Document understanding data
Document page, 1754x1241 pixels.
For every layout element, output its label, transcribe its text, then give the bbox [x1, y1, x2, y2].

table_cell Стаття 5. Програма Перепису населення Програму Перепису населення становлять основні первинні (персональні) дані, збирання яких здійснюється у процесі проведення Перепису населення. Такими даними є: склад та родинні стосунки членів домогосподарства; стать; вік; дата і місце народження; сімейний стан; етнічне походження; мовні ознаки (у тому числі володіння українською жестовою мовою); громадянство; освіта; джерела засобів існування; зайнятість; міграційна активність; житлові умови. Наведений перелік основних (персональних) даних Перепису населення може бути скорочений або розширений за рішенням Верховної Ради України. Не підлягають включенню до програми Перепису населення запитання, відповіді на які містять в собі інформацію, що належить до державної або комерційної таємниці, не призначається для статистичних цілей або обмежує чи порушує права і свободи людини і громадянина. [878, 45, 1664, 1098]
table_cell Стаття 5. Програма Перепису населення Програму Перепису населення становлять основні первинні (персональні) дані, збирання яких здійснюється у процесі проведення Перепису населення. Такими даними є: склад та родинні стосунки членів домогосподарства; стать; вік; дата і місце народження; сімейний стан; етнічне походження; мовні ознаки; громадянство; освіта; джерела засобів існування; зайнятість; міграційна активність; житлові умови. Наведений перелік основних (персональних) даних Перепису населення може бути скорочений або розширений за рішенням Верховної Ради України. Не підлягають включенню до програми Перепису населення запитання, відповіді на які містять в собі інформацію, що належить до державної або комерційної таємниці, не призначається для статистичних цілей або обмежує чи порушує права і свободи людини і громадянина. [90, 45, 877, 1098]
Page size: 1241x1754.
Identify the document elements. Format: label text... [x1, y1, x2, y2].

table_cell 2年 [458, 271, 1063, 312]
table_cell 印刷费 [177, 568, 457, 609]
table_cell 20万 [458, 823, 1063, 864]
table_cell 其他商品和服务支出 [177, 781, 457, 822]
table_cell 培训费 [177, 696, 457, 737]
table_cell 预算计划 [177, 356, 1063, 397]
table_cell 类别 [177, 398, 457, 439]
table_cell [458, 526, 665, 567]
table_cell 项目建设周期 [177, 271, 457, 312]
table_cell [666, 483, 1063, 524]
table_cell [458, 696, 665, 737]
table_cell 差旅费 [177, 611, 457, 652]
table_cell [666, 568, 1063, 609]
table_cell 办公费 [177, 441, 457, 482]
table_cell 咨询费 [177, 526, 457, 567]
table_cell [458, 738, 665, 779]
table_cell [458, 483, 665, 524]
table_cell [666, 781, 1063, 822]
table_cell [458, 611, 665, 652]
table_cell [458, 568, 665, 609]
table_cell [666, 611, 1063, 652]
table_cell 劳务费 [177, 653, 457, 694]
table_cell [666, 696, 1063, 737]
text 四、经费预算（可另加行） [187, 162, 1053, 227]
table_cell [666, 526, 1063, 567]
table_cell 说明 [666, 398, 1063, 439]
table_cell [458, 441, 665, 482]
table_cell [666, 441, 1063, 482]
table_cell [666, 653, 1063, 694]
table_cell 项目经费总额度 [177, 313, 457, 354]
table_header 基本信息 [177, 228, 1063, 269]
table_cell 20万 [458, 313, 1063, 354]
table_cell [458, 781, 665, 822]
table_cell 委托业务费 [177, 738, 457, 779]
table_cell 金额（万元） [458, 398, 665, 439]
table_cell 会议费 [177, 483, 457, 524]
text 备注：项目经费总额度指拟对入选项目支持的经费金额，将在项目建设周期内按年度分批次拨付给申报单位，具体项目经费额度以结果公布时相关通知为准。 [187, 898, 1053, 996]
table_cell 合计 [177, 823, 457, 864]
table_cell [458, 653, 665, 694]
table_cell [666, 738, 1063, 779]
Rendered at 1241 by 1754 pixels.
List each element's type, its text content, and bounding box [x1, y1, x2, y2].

*Your assignment:* Transcribe every entry, keeping each line exactly as it reads.

*Problem solution:*
Document page, 1754x1241 pixels.
For every layout element, output its label, transcribe its text, then give the bbox [x1, y1, x2, y2].

table_cell Стаття 5. Програма Перепису населення Програму Перепису населення становлять основні первинні (персональні) дані, збирання яких здійснюється у процесі проведення Перепису населення. Такими даними є: склад та родинні стосунки членів домогосподарства; стать; вік; дата і місце народження; сімейний стан; етнічне походження; мовні ознаки (у тому числі володіння українською жестовою мовою); громадянство; освіта; джерела засобів існування; зайнятість; міграційна активність; житлові умови. Наведений перелік основних (персональних) даних Перепису населення може бути скорочений або розширений за рішенням Верховної Ради України. Не підлягають включенню до програми Перепису населення запитання, відповіді на які містять в собі інформацію, що належить до державної або комерційної таємниці, не призначається для статистичних цілей або обмежує чи порушує права і свободи людини і громадянина. [878, 45, 1664, 1098]
table_cell Стаття 5. Програма Перепису населення Програму Перепису населення становлять основні первинні (персональні) дані, збирання яких здійснюється у процесі проведення Перепису населення. Такими даними є: склад та родинні стосунки членів домогосподарства; стать; вік; дата і місце народження; сімейний стан; етнічне походження; мовні ознаки; громадянство; освіта; джерела засобів існування; зайнятість; міграційна активність; житлові умови. Наведений перелік основних (персональних) даних Перепису населення може бути скорочений або розширений за рішенням Верховної Ради України. Не підлягають включенню до програми Перепису населення запитання, відповіді на які містять в собі інформацію, що належить до державної або комерційної таємниці, не призначається для статистичних цілей або обмежує чи порушує права і свободи людини і громадянина. [90, 45, 877, 1098]
Page size: 1241x1754.
Identify the document elements. Format: label text... [x1, y1, x2, y2].

table_cell 2年 [458, 271, 1063, 312]
table_cell 印刷费 [177, 568, 457, 609]
table_cell 20万 [458, 823, 1063, 864]
table_cell 其他商品和服务支出 [177, 781, 457, 822]
table_cell 培训费 [177, 696, 457, 737]
table_cell 预算计划 [177, 356, 1063, 397]
table_cell 类别 [177, 398, 457, 439]
table_cell [458, 526, 665, 567]
table_cell 项目建设周期 [177, 271, 457, 312]
table_cell [666, 483, 1063, 524]
table_cell [458, 696, 665, 737]
table_cell 差旅费 [177, 611, 457, 652]
table_cell [666, 568, 1063, 609]
table_cell 办公费 [177, 441, 457, 482]
table_cell 咨询费 [177, 526, 457, 567]
table_cell [458, 738, 665, 779]
table_cell [458, 483, 665, 524]
table_cell [666, 781, 1063, 822]
table_cell [458, 611, 665, 652]
table_cell [458, 568, 665, 609]
table_cell [666, 611, 1063, 652]
table_cell 劳务费 [177, 653, 457, 694]
table_cell [666, 696, 1063, 737]
text 四、经费预算（可另加行） [187, 162, 1053, 227]
table_cell [666, 526, 1063, 567]
table_cell 说明 [666, 398, 1063, 439]
table_cell [458, 441, 665, 482]
table_cell [666, 441, 1063, 482]
table_cell [666, 653, 1063, 694]
table_cell 项目经费总额度 [177, 313, 457, 354]
table_header 基本信息 [177, 228, 1063, 269]
table_cell 20万 [458, 313, 1063, 354]
table_cell [458, 781, 665, 822]
table_cell 委托业务费 [177, 738, 457, 779]
table_cell 金额（万元） [458, 398, 665, 439]
table_cell 会议费 [177, 483, 457, 524]
text 备注：项目经费总额度指拟对入选项目支持的经费金额，将在项目建设周期内按年度分批次拨付给申报单位，具体项目经费额度以结果公布时相关通知为准。 [187, 898, 1053, 996]
table_cell 合计 [177, 823, 457, 864]
table_cell [458, 653, 665, 694]
table_cell [666, 738, 1063, 779]
Rendered at 1241 by 1754 pixels.
List each element's type, its text content, and bounding box [x1, y1, x2, y2].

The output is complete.